Mylène Paquette a dû faire face à sa peur de l’eau, sa peur des requins. Il lui fallait bien plonger dans l’océan pour nettoyer la coque de son bateau et enlever les anatifes qui ralentissaient considérablement sa vitesse. «C’était mon plus gros défi, a-t-elle avoué. Mais avec l’aide d’une psychologue et de la visualisation, j’ai combattu ma peur de l’eau, j’y ai fait face. C’est ce qui m’a rendu le plus fier.»

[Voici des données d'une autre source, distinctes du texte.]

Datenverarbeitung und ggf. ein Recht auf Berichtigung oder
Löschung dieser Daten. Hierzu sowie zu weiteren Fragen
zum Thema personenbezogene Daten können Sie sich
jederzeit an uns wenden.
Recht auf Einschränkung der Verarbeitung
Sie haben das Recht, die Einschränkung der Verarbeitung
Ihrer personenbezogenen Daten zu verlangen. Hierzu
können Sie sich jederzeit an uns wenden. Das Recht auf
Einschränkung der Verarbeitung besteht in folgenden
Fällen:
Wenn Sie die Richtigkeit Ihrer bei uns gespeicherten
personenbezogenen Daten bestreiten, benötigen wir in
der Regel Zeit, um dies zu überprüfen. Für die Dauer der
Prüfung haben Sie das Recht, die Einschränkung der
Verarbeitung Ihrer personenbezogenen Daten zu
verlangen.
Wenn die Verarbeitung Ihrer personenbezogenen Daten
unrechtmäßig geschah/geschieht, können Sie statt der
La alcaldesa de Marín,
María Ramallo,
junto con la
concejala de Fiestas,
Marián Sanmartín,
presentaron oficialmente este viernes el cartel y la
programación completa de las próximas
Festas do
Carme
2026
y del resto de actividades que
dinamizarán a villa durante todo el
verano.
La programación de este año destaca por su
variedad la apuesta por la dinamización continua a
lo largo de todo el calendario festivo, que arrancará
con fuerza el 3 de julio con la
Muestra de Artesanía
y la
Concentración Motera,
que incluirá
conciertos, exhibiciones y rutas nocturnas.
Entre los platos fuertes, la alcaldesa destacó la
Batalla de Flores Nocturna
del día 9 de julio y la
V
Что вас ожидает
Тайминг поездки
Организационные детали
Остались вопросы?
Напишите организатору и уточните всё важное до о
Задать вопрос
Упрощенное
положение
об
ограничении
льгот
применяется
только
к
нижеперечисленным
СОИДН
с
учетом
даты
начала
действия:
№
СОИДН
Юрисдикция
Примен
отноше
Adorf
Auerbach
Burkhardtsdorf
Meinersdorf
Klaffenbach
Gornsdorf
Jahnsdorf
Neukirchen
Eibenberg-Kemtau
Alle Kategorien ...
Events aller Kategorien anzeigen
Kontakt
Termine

Oui, elle a croisé quelques requins sur son chemin. Mais ceux-ci n’ont pas été menaçants. «Les baleines bleues, cependant, étaient impressionnantes, intimidantes. Mais le mammifère le plus dangereux se trouvait dans le bateau», a-t-elle souligné, expliquant avoir pris certains risques, commis certaines erreurs et pris de mauvaises décisions. «Il ne faut jamais baisser la garde et tenir les choses pour acquis», a-t-elle réalisé.

L’importance de partager

Convaincue de l’importance de repousser ses limites et ses peurs, Mylène Paquette raconte son exploit. «Je trouve important de transmettre ces valeurs aux jeunes qui rencontreront des difficultés pour qu’ils s’en inspirent pour surmonter des défis qu’ils auront à relever», a-t-elle dit.

La navigatrice mijote d’autres projets en navigation, mais du côté de la voile. «J’ai compris que ça allait plus vite.»

Mais elle continuera à témoigner de son expérience. «Nous travaillons sur un projet de documentaire scénique, non pas sous forme de conférence, mais plutôt d’immersion graphique et sonore. Les gens vivront les émotions comme s’ils étaient dans le Hermel, ils vivront l’aventure comme s’ils se trouvaient dans le bateau avec moi. On entre dans l’histoire comme on le fait dans le livre que j’ai écrit (Dépasser l’horizon aux éditions La Presse)», a-t-elle expliqué.

Cette présentation doit prendre son envol en novembre à Montréal pour ensuite effectuer une tournée au Québec. Un arrêt à Victoriaville est prévu.